¿Adiós a la dieta mediterránea? El consumo de sus productos más emblemáticos cae en picado

El cambio de hábitos en España pone en peligro una de las dietas más saludables del mundo

Alicia D. Romero | Mallorca, 31 de Marzo de 2025 | 06:26h

En los últimos años, España ha sido testigo de una alarmante disminución en el consumo de productos clave de su histórica dieta mediterránea. A pesar de ser reconocida mundialmente por sus beneficios para la salud, como su capacidad para reducir riesgos de enfermedades cardiovasculares, diabetes y ciertos tipos de cáncer, la dieta mediterránea ha ido perdiendo terreno frente a hábitos alimenticios más rápidos y menos saludables.

Según recientes datos del Ministerio de Agricultura, Pesca y Alimentación, alimentos fundamentales como el pan fresco, el pescado, las frutas y verduras frescas han experimentado caídas notables en su consumo, reflejando un cambio en las preferencias de los españoles. Mientras tanto, la comida ultraprocesada y los productos de fácil preparación están ganando terreno, lo que representa un desafío para la salud pública en un contexto donde la obesidad y las enfermedades relacionadas siguen en aumento.

Este giro en los hábitos alimenticios podría poner en peligro los logros de salud pública obtenidos durante décadas y abre la puerta a la reflexión sobre cómo los consumidores, las instituciones y la industria alimentaria deben actuar para preservar los beneficios de la dieta mediterránea en un entorno globalizado y acelerado. Según datos del Ministerio de Agricultura, Pesca y Alimentación, entre 2000 y 2023, se han observado descensos significativos en varios productos emblemáticos:​

  • Pan fresco: disminución del 29,6%.​
  • Vino: reducción del 27,6%.​
  • Pescado y marisco: bajada del 26,6%.​
  • Cereales: descenso del 20,2%.​
  • Aceite de oliva: caída del 20%.​
  • Legumbres: disminución del 19,1%.​
  • Carnes rojas: reducción del 17%.​
  • Frutas frescas: bajada del 14,3%.​
  • Hortalizas frescas: descenso del 11,5%.​
  • Arroz: reducción del 8,6%.​

Este patrón coincide con un aumento en el consumo de alimentos ultraprocesados ricos en grasas saturadas, azúcares añadidos y sal, lo que representa un desafío para la salud pública.
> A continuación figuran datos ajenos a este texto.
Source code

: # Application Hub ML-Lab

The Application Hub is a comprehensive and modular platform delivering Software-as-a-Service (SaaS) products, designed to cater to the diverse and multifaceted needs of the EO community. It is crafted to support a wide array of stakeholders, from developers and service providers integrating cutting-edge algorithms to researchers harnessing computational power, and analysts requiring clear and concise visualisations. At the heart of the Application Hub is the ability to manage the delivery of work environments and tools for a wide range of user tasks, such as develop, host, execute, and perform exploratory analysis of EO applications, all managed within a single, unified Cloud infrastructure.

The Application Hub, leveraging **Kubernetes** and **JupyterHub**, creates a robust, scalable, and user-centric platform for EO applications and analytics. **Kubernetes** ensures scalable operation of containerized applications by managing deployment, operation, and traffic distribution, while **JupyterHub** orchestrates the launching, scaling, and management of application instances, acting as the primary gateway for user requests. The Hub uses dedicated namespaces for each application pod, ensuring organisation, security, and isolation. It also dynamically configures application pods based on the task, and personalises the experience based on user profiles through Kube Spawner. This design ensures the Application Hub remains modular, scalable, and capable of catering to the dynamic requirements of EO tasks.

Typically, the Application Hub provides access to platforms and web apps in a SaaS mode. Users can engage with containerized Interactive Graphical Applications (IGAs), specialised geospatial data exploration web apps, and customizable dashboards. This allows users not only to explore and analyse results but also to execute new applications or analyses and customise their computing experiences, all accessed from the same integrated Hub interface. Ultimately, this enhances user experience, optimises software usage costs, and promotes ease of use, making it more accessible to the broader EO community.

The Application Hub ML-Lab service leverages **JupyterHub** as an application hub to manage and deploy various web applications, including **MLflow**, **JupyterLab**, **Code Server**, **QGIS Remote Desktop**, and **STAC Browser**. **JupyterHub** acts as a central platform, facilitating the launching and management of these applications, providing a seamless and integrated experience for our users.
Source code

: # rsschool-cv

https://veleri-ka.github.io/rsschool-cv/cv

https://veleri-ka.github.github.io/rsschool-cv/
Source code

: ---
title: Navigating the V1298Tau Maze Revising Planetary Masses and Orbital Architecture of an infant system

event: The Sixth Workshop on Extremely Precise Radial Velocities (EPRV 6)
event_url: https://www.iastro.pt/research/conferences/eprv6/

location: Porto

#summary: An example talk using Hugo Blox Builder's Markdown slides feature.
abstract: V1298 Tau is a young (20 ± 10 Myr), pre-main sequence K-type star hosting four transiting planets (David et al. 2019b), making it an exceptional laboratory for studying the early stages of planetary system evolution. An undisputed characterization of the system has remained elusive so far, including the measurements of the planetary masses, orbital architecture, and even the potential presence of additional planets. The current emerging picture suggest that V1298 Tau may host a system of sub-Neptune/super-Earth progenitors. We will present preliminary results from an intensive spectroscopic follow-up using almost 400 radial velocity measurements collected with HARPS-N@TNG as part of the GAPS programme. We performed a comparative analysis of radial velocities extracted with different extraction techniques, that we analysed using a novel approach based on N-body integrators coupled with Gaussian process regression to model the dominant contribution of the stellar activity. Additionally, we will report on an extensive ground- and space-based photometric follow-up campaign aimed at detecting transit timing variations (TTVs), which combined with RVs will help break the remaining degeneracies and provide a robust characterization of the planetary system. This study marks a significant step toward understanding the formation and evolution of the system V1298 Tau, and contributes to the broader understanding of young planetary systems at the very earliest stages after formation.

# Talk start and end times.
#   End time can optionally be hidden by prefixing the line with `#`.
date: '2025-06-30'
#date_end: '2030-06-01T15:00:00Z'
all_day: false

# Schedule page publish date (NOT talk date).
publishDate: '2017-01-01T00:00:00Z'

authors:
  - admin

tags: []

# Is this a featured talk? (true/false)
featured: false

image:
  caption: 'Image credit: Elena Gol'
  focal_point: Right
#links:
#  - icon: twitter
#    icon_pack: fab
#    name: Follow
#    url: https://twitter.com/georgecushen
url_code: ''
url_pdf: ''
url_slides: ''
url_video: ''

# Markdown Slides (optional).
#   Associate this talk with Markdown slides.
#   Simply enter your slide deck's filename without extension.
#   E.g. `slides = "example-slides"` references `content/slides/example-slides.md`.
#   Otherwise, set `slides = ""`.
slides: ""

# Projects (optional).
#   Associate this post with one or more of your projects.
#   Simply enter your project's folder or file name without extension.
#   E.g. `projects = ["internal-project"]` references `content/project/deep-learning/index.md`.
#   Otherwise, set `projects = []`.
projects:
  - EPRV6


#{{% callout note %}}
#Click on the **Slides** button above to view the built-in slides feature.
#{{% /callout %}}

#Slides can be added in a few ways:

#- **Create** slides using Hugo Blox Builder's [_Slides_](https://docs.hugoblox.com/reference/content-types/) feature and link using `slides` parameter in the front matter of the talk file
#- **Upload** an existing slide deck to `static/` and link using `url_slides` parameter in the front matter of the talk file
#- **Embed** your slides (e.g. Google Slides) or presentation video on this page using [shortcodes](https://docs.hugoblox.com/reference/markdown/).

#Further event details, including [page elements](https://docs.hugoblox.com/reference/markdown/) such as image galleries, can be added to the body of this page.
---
Por ejemplo, el consumo per cápita de platos preparados ha aumentado significativamente, alcanzando los 16,6 kg por persona en 2024, lo que supone un incremento del 514,8% desde 2004. ​

La preferencia por alimentos más convenientes y de preparación rápida ha llevado a un incremento en el consumo de comida rápida. Un estudio reveló que la mitad de nuestras comidas y el 79% de las cenas durante la semana consisten en un único plato, reflejando una tendencia hacia la simplificación de las comidas. ​

A pesar de estas tendencias, la dieta mediterránea sigue siendo reconocida por sus beneficios para la salud. En 2024, ocupó el primer puesto en la clasificación de las mejores dietas, destacando por su enfoque en frutas, verduras, cereales integrales, legumbres, frutos secos, aceite de oliva y hierbas. ​

La disminución en el consumo de alimentos tradicionales de la dieta mediterránea refleja cambios en los hábitos alimenticios y plantea desafíos para la salud pública en España. Es esencial promover la educación nutricional y políticas públicas que fomenten la adopción de hábitos saludables, resaltando los beneficios comprobados de la dieta mediterránea para contrarrestar las tendencias actuales y mejorar la salud de la población.